Attackers attacked software company Retool to gain access to crypto companies and assets

Retool, the company behind the popular development platform for building in-house enterprise software, suffered a breach that allowed attackers to access and take control of the accounts of 27 cloud customers, all from the crypto industry.
According to a CoinDesk Reportone of the known victims is Fortress Trust, i.e. four of his clients who accessed their crypto funds through a portal built by Retool.
It all started with a text message
The attack began with spear phishing text messages sent to a number of Retool employees. According to the company, only one signed up to the project.
The phishing text message. (Source: Retool)
The goal was to have targets log into a fake Retool identity portal, after which they would receive a phone call from the attacker.
“The caller pretended to be one of the IT team members and falsified the real voice of our employee. The voice knew the office layout, the colleagues and the company’s internal processes. Throughout the conversation, the employee became increasingly suspicious, but unfortunately provided the attacker with an additional multi-factor authentication (MFA) code,” Snir Kodesh, head of engineering at Retool.
“The additional OTP token shared during the call was critical because it allowed the attacker to add their own personal device to the employee’s Okta account, allowing them to create their own Okta MFA from that that moment. This allowed them to have an active GSuite session (i.e. Google Workspace) on that device.
And because the employee’s MFA codes were synced to their Google account, the attacker now had access to all MFA tokens held in that account.
“Thanks to these codes (and the Okta session), the attacker accessed our VPN and, above all, our internal administration systems. This allowed them to launch an account takeover attack on a specific set of customers (all in the crypto industry),” Kodesh noted, and added that the attacker also snooped through some of the Retool apps – but did not did not specify which ones.
“We have an internal Retool instance used to provide customer support; this is how the account buyouts were executed. Authentication for this instance is done via VPN, SSO, and final MFA. A valid GSuite session alone would have been insufficient.
Whose fault is it ?
“Social engineering can affect anyone,” Kodesh noted, and “even with perfect training and knowledge of these attacks, mistakes will happen.” He also placed blame for the hack on Google.
The company recently released the Google Authenticator sync feature that syncs MFA codes with the cloud and makes it easy to activate the feature.
“Unfortunately, Google uses dark templates to convince you to sync your MFA codes to the cloud, and our employee had actually enabled this “feature.” If you want to disable it, there is no clear way to “disable cloud sync”, there is simply an option to “unlink Google account”. In our corporate Google account, there is also no way for an administrator to centrally disable the Google Authenticator sync “feature,” he said. explain.
“Thanks to this update from Google, what was previously multi-factor authentication had silently (for administrators) become single-factor authentication, because controlling the Okta account led to controlling the Google account, which led to the control of all stored OTPs. in Google Authenticator.

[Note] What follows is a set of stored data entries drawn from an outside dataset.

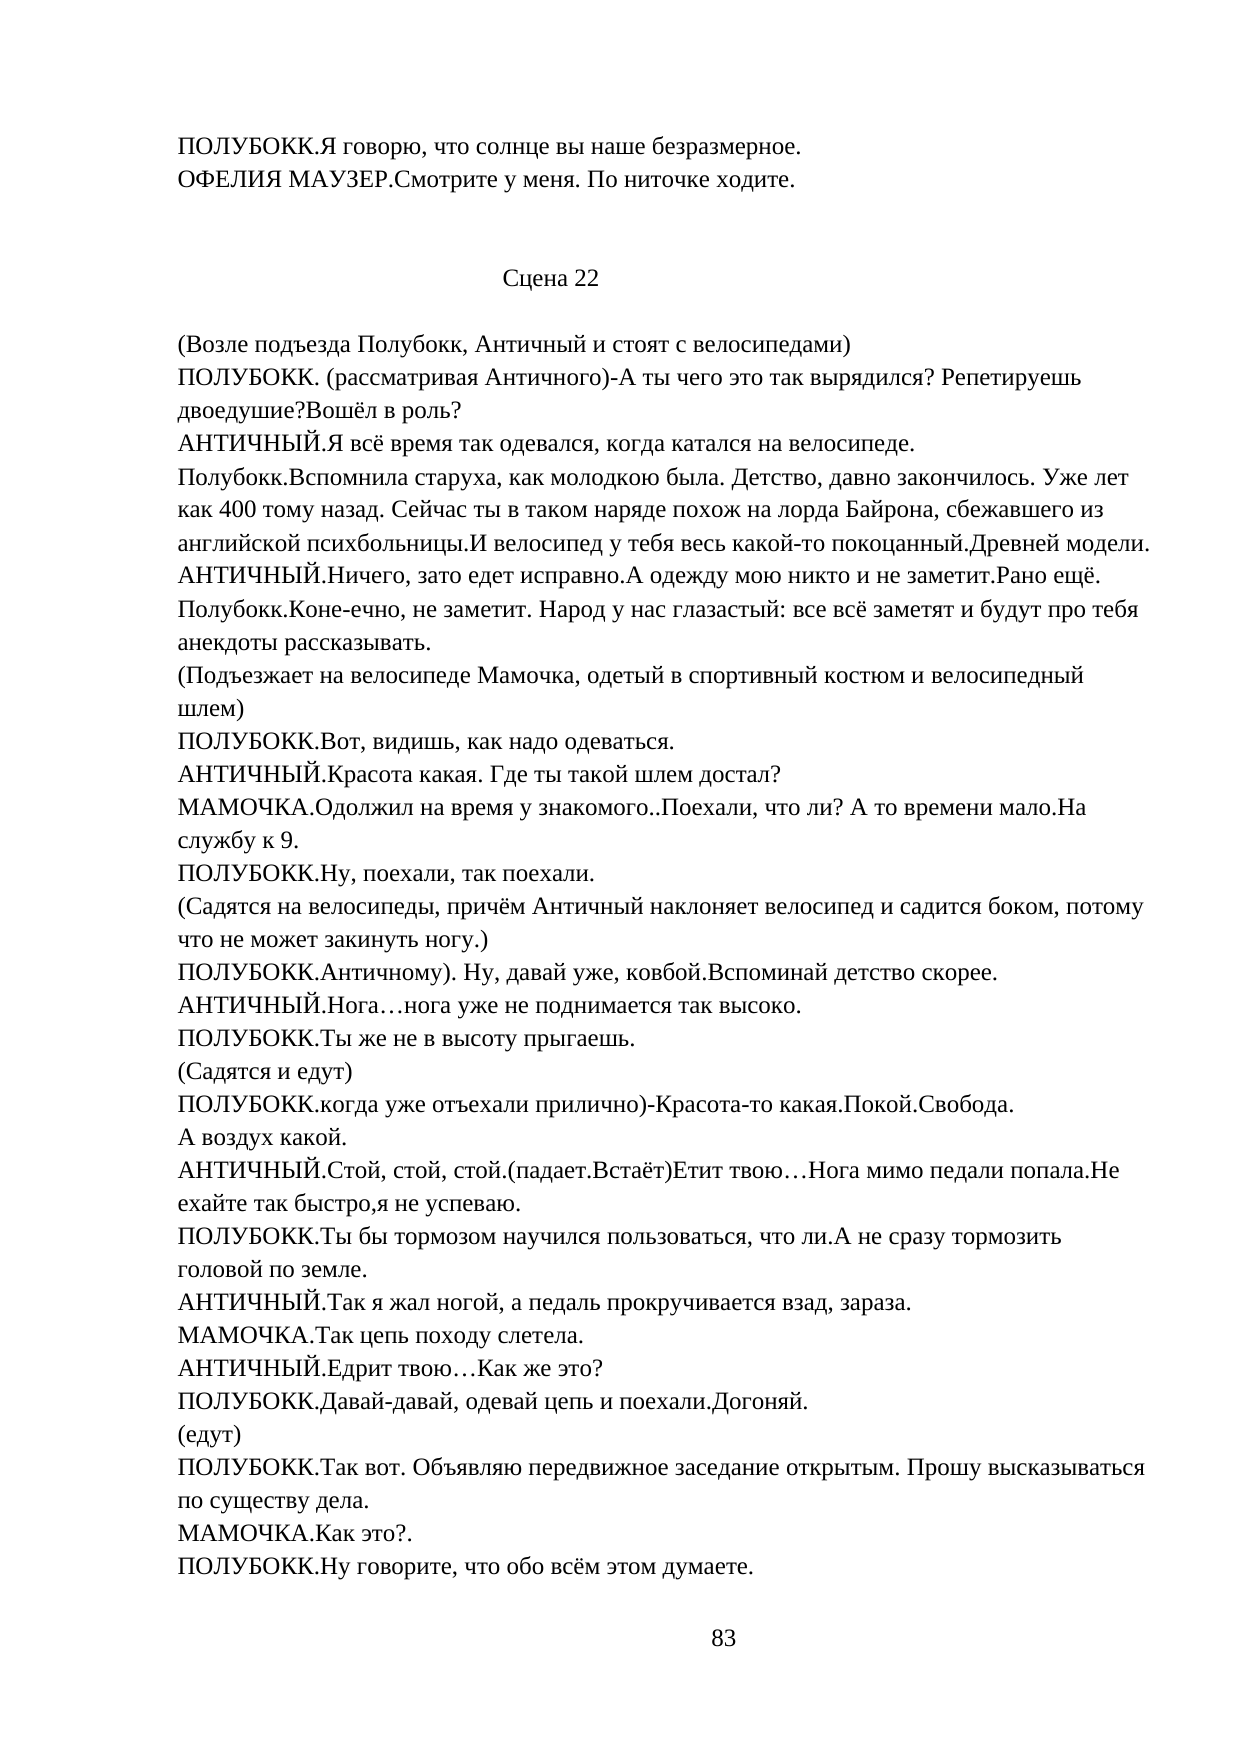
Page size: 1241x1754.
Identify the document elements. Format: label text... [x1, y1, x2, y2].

text АНТИЧНЫЙ.Я всё время так одевался, когда катался на велосипеде. [177, 428, 1152, 457]
text ПОЛУБОКК.Ну говорите, что обо всём этом думаете. [177, 1551, 1152, 1580]
text ПОЛУБОКК. (рассматривая Античного)-А ты чего это так вырядился? Репетируешь двоедушие?Вошёл в роль? [177, 362, 1152, 424]
text ПОЛУБОКК.Так вот. Объявляю передвижное заседание открытым. Прошу высказываться по существу дела. [177, 1452, 1152, 1514]
text (Возле подъезда Полубокк, Античный и стоят с велосипедами) [177, 329, 1152, 358]
text ПОЛУБОКК.Античному). Ну, давай уже, ковбой.Вспоминай детство скорее. [177, 957, 1152, 986]
text МАМОЧКА.Одолжил на время у знакомого..Поехали, что ли? А то времени мало.На службу к 9. [177, 792, 1152, 853]
text ПОЛУБОКК.Давай-давай, одевай цепь и поехали.Догоняй. [177, 1386, 1152, 1415]
text (Подъезжает на велосипеде Мамочка, одетый в спортивный костюм и велосипедный шлем) [177, 660, 1152, 721]
text ПОЛУБОКК.Я говорю, что солнце вы наше безразмерное. [177, 131, 1152, 160]
text МАМОЧКА.Как это?. [177, 1518, 1152, 1547]
text (едут) [177, 1419, 1152, 1448]
text ПОЛУБОКК.Ну, поехали, так поехали. [177, 858, 1152, 887]
text Сцена 22 [177, 263, 1152, 292]
text ПОЛУБОКК.Вот, видишь, как надо одеваться. [177, 726, 1152, 754]
text Полубокк.Вспомнила старуха, как молодкою была. Детство, давно закончилось. Уже лет как 400 тому назад. Сейчас ты в таком наряде похож на лорда Байрона, сбежавшего из английской психбольницы.И велосипед у тебя весь какой-то покоцанный.Древней модели. [177, 462, 1152, 556]
text АНТИЧНЫЙ.Едрит твою…Как же это? [177, 1353, 1152, 1382]
text Полубокк.Коне-ечно, не заметит. Народ у нас глазастый: все всё заметят и будут про тебя анекдоты рассказывать. [177, 594, 1152, 655]
text А воздух какой. [177, 1122, 1152, 1151]
text (Садятся и едут) [177, 1056, 1152, 1085]
text ПОЛУБОКК.Ты же не в высоту прыгаешь. [177, 1023, 1152, 1052]
text АНТИЧНЫЙ.Красота какая. Где ты такой шлем достал? [177, 759, 1152, 787]
text ПОЛУБОКК.Ты бы тормозом научился пользоваться, что ли.А не сразу тормозить головой по земле. [177, 1221, 1152, 1283]
text АНТИЧНЫЙ.Ничего, зато едет исправно.А одежду мою никто и не заметит.Рано ещё. [177, 561, 1152, 589]
text АНТИЧНЫЙ.Так я жал ногой, а педаль прокручивается взад, зараза. [177, 1287, 1152, 1316]
text ОФЕЛИЯ МАУЗЕР.Смотрите у меня. По ниточке ходите. [177, 164, 1152, 193]
text ПОЛУБОКК.когда уже отъехали прилично)-Красота-то какая.Покой.Свобода. [177, 1089, 1152, 1118]
text (Садятся на велосипеды, причём Античный наклоняет велосипед и садится боком, потому что не может закинуть ногу.) [177, 891, 1152, 953]
text МАМОЧКА.Так цепь походу слетела. [177, 1320, 1152, 1349]
text АНТИЧНЫЙ.Стой, стой, стой.(падает.Встаёт)Етит твою…Нога мимо педали попала.Не ехайте так быстро,я не успеваю. [177, 1155, 1152, 1217]
text АНТИЧНЫЙ.Нога…нога уже не поднимается так высоко. [177, 990, 1152, 1019]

If the company had used a FIDO2-compliant hardware security key instead of one-time passwords provided through an authenticator app, this particular social engineering attack would have failed – as did an attack similar against Cloudflare employees. one year ago.

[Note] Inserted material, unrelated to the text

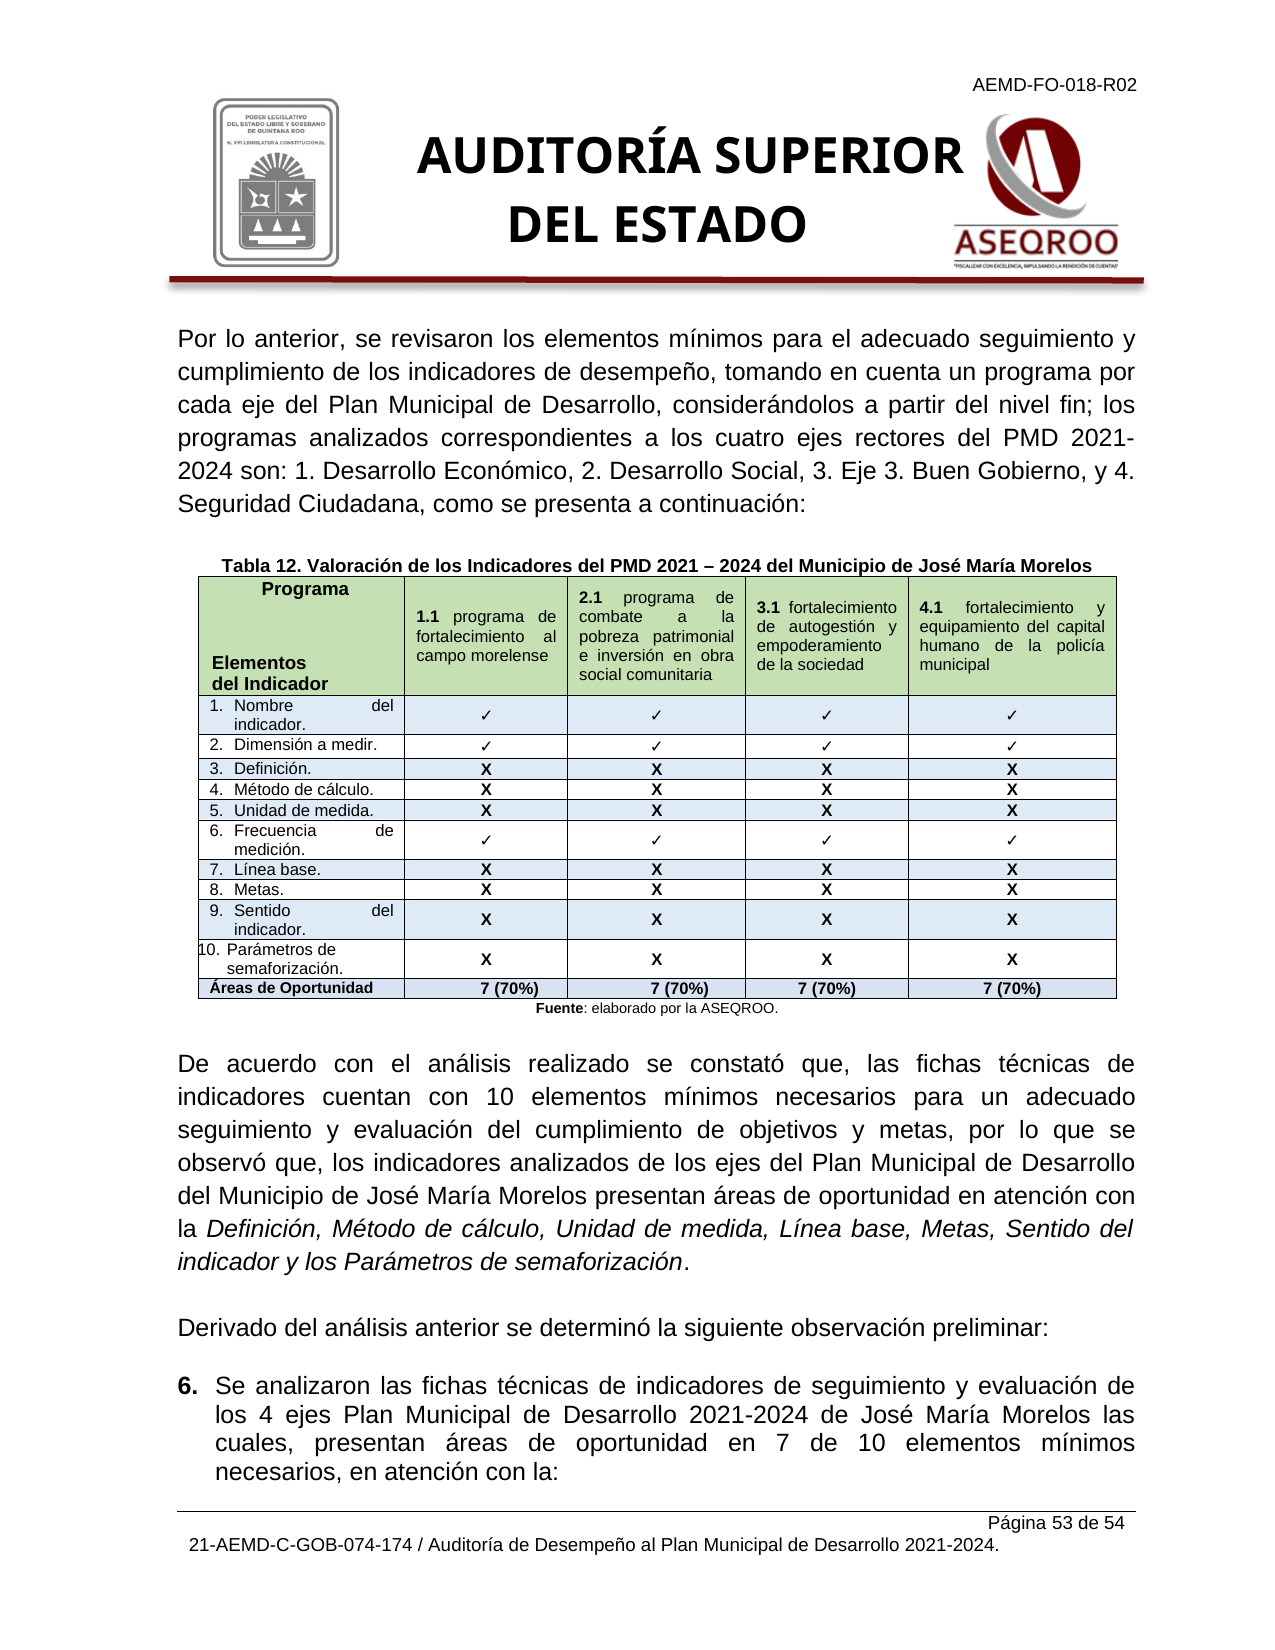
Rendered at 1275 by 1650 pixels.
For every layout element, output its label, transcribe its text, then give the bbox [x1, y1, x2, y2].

Of course, Google cannot be entirely blamed for this breach – Retool should have regularly reviewed the protections put in place and assessed whether they are still adequate. After all, attackers have been finding ways to bypass multi-factor authentication for some time now, and the threat landscape is evolving rapidly.
Attackers are constantly improving old techniques and implementing new ones (case in point: using deep generative methods to simulate the voice of an IT employee).

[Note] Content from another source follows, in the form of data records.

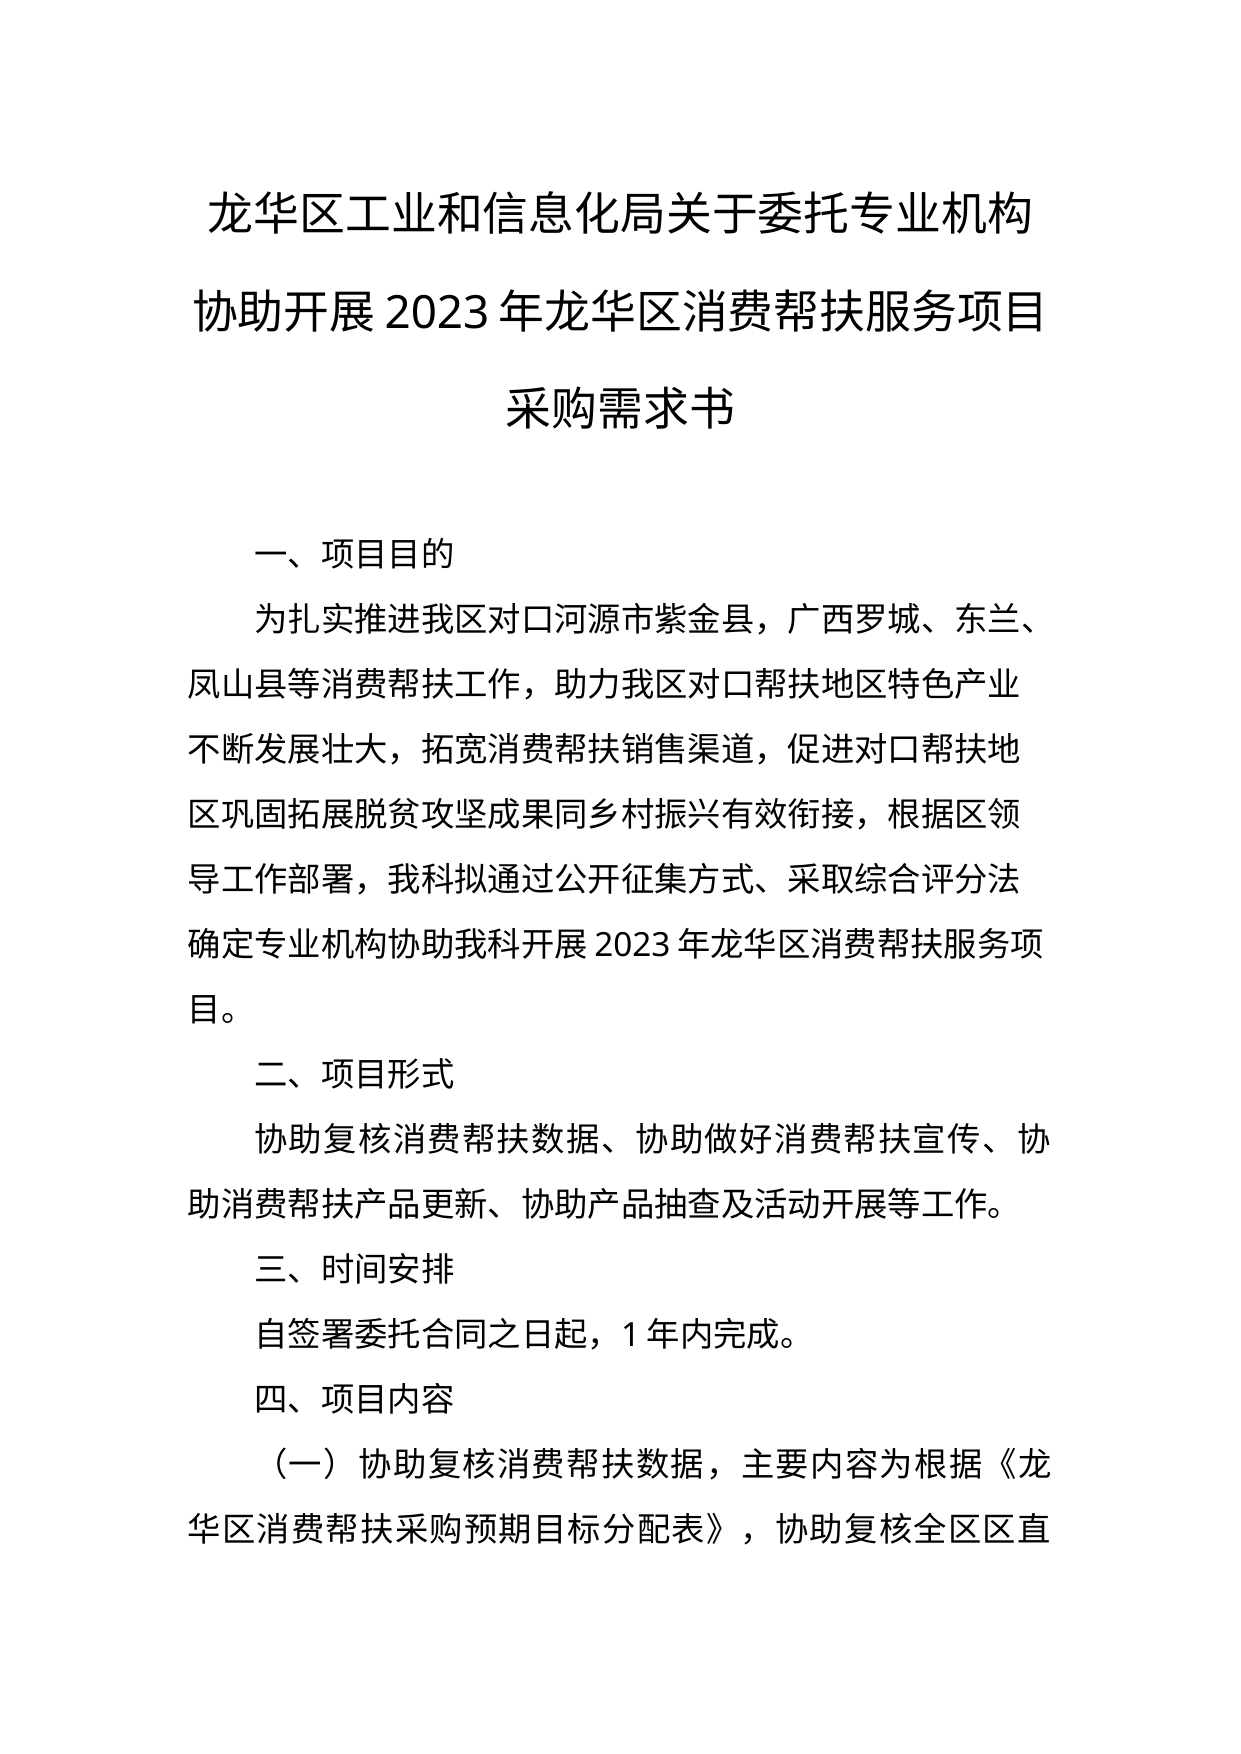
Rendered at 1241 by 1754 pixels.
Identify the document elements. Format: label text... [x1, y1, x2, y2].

list 四、项目内容 [187, 1364, 899, 1429]
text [187, 1429, 1053, 1559]
list 三、时间安排 [187, 1234, 899, 1299]
text 龙华区工业和信息化局关于委托专业机构协助开展2023年龙华区消费帮扶服务项目 [187, 162, 1053, 357]
text 采购需求书 [187, 357, 1053, 454]
list 二、项目形式 [187, 1039, 899, 1104]
list 自签署委托合同之日起，1年内完成。 [187, 1299, 899, 1364]
text 一、项目目的 [187, 519, 1053, 584]
text 协助复核消费帮扶数据、协助做好消费帮扶宣传、协助消费帮扶产品更新、协助产品抽查及活动开展等工作。 [187, 1104, 1053, 1234]
text 为扎实推进我区对口河源市紫金县，广西罗城、东兰、凤山县等消费帮扶工作，助力我区对口帮扶地区特色产业不断发展壮大，拓宽消费帮扶销售渠道，促进对口帮扶地区巩固拓展脱贫攻坚成果同乡村振兴有效衔接，根据区领导工作部署，我科拟通过公开征集方式、采取综合评分法确定专业机构协助我科开展2023年龙华区消费帮扶服务项目。 [187, 584, 1053, 1039]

The investigation is ongoing
Retool is working with law enforcement and a third-party forensics company to fully investigate the breach.
So far, they’ve found that 27 cloud customers have been affected (and they’ve notified them all), but on-premises Retool customers remain secure.
“Retool on-prem operates in a zero trust environment and does not trust the Retool cloud. It is completely self-contained and does not load anything from the cloud environment. This meant that even if an attacker had access to the Retool cloud, there was nothing they could do to affect on-premises clients,” Kodesh noted.
Fortress customers, on the other hand, reportedly lost nearly $15 million.